··· Extract
Talking to presspersons later, Jenner, 63, stressed the importance of patience during the development of a young spinner. “It doesn’t happen overnight,” he said. “Here in India, where the wickets are generally low and slow, the spinners tend to bowl it quicker. For everybody, there’s a speed above which it doesn’t spin, I encourage these youngsters to find their optimal speed.”

Did he find that the growing popularity of shorter formats was changing the way young spinners approached their craft? “The IPL is fantastic for a lot of reasons, but one of them isn’t development,” said Jenner. “It’s a mature-age spinner’s game, not a developing spinner’s. When I watch Harbhajan (Singh) bowl yorkers at 100 kmph, it’s clever, but where’s the development?”

Switching between formats, Jenner said, was extremely difficult. “From my experience, when a spinner starts pushing it through, he starts to lose the ability to spin it. Twenty20 serves a purpose with the entertainment, but it mustn’t encroach on Test cricket.”
······
··· Data supplied
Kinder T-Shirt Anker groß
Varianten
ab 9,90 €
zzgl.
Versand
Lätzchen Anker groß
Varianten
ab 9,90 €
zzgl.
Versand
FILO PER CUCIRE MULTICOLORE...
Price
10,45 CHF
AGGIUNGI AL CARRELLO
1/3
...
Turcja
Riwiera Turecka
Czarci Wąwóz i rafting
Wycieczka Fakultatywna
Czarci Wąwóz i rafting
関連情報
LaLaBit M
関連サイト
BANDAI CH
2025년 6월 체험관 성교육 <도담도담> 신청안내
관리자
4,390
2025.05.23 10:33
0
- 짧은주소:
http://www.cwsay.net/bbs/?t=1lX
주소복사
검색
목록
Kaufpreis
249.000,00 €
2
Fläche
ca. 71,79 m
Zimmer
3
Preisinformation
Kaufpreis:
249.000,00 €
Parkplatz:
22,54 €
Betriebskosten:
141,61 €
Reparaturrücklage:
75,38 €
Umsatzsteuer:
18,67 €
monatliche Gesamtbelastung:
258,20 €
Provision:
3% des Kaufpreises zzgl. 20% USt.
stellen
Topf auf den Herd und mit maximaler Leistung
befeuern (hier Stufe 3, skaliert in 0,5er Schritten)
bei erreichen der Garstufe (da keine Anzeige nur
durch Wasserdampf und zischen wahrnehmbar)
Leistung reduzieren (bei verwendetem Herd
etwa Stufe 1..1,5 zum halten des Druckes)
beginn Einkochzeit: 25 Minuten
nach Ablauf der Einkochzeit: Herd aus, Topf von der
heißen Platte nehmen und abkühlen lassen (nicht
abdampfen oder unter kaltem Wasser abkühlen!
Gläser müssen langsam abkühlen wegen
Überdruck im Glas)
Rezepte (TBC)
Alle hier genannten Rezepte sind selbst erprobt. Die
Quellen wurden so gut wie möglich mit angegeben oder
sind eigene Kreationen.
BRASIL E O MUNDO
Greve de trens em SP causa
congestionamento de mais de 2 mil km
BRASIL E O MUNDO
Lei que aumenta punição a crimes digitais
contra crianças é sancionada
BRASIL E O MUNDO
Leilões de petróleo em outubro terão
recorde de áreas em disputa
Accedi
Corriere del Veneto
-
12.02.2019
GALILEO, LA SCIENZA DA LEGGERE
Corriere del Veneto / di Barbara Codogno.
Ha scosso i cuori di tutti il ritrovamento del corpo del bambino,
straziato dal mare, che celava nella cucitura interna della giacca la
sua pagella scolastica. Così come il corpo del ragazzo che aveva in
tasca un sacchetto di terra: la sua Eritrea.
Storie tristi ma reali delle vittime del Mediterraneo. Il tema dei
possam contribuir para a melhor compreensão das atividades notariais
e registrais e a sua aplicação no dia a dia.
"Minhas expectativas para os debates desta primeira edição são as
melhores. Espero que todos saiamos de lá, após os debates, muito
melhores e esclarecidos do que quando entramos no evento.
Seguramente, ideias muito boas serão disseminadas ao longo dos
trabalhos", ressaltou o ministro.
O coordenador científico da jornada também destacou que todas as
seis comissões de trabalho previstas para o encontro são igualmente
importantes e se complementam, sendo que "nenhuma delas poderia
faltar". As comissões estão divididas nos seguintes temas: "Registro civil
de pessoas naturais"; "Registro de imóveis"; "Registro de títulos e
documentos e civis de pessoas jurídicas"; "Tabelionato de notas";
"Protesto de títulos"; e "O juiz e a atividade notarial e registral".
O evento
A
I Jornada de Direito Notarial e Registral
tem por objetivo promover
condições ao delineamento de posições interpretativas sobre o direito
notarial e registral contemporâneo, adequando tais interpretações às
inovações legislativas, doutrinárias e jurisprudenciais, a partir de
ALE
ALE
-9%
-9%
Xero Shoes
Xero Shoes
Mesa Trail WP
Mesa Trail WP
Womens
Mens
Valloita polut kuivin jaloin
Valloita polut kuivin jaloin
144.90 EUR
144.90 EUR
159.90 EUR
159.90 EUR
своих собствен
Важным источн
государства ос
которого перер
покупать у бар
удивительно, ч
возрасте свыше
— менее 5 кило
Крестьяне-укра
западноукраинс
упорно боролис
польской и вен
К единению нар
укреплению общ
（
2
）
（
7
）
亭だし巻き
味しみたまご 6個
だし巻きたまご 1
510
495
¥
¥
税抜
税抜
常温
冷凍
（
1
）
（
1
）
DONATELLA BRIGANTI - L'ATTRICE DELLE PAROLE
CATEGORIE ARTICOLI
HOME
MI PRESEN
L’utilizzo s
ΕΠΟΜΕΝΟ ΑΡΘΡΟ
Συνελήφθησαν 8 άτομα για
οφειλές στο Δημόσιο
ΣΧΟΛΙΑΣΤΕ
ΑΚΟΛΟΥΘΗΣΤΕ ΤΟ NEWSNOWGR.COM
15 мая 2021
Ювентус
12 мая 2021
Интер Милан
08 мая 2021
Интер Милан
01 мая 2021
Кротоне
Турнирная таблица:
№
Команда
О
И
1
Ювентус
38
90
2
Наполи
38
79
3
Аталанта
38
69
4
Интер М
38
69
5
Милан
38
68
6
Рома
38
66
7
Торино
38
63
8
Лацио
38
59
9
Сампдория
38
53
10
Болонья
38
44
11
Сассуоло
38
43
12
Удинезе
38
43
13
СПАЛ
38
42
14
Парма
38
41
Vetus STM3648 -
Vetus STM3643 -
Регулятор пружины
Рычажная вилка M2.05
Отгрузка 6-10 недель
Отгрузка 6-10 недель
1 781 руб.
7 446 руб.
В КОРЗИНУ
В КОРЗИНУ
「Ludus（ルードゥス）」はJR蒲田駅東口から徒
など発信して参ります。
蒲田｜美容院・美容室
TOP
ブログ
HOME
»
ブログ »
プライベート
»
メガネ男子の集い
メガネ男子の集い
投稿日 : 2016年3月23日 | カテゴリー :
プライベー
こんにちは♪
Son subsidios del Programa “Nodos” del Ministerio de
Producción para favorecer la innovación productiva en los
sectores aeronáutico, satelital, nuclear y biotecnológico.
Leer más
······
> [Work to complete]:
1) Put the stretch of the records from the start through the line containing "Topf auf den Herd und mit maximaler Leistung" into a JSON list of strings, one string per line, leaving out any blank lines.
2) Continue the passage on developing young spinners from its last sentence.

> [Responses to the tasks]:
1)
[
  "Kinder T-Shirt Anker groß",
  "Varianten",
  "ab 9,90 €",
  "zzgl.",
  "Versand",
  "Lätzchen Anker groß",
  "Varianten",
  "ab 9,90 €",
  "zzgl.",
  "Versand",
  "FILO PER CUCIRE MULTICOLORE...",
  "Price",
  "10,45 CHF",
  "AGGIUNGI AL CARRELLO",
  "1/3",
  "...",
  "Turcja",
  "Riwiera Turecka",
  "Czarci Wąwóz i rafting",
  "Wycieczka Fakultatywna",
  "Czarci Wąwóz i rafting",
  "関連情報",
  "LaLaBit M",
  "関連サイト",
  "BANDAI CH",
  "2025년 6월 체험관 성교육 <도담도담> 신청안내",
  "관리자",
  "4,390",
  "2025.05.23 10:33",
  "0",
  "- 짧은주소:",
  "http://www.cwsay.net/bbs/?t=1lX",
  "주소복사",
  "검색",
  "목록",
  "Kaufpreis",
  "249.000,00 €",
  "2",
  "Fläche",
  "ca. 71,79 m",
  "Zimmer",
  "3",
  "Preisinformation",
  "Kaufpreis:",
  "249.000,00 €",
  "Parkplatz:",
  "22,54 €",
  "Betriebskosten:",
  "141,61 €",
  "Reparaturrücklage:",
  "75,38 €",
  "Umsatzsteuer:",
  "18,67 €",
  "monatliche Gesamtbelastung:",
  "258,20 €",
  "Provision:",
  "3% des Kaufpreises zzgl. 20% USt.",
  "stellen",
  "Topf auf den Herd und mit maximaler Leistung"
]

2)
Jenner said Ajantha Mendis’s recent success was exciting. “But, it’s too early to assess him, he’s only a baby. He did well when it kept low. Does he have the skill and the variation of pace to bowl in a Test? We don’t know yet, but that’s where (Anil) Kumble has been fantastic, particularly over the last five years.”

Jenner said he insisted on three touchstones, pertaining to the alignment of the feet, the use of the leading arm, and the powering through of the bowling shoulder — adherence to these, he said, would build uniformity in coaching spin.